(Rows taken from a dataset)
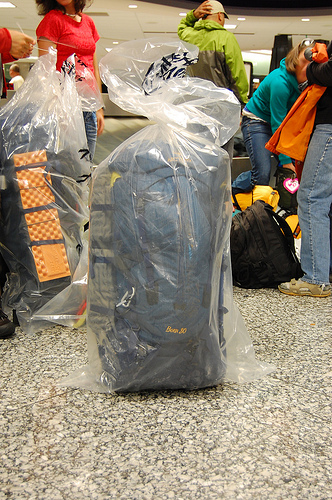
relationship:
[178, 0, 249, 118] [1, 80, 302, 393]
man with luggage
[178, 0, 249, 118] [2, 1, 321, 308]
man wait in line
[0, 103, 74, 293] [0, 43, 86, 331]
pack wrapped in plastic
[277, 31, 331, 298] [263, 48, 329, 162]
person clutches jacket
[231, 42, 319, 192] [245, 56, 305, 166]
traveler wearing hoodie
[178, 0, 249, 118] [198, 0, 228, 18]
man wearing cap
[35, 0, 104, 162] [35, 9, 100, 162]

> _Goal of the exercise_:
Put every line of the rows above into a Markdown table with the columns No. and Line, where No. is the row number. Skip blank lines and leave the pictures out of the answer.

> _Finished task_:
| No. | Line |
|---|---|
| 1 | relationship: |
| 2 | [178, 0, 249, 118] [1, 80, 302, 393] |
| 3 | man with luggage |
| 4 | [178, 0, 249, 118] [2, 1, 321, 308] |
| 5 | man wait in line |
| 6 | [0, 103, 74, 293] [0, 43, 86, 331] |
| 7 | pack wrapped in plastic |
| 8 | [277, 31, 331, 298] [263, 48, 329, 162] |
| 9 | person clutches jacket |
| 10 | [231, 42, 319, 192] [245, 56, 305, 166] |
| 11 | traveler wearing hoodie |
| 12 | [178, 0, 249, 118] [198, 0, 228, 18] |
| 13 | man wearing cap |
| 14 | [35, 0, 104, 162] [35, 9, 100, 162] |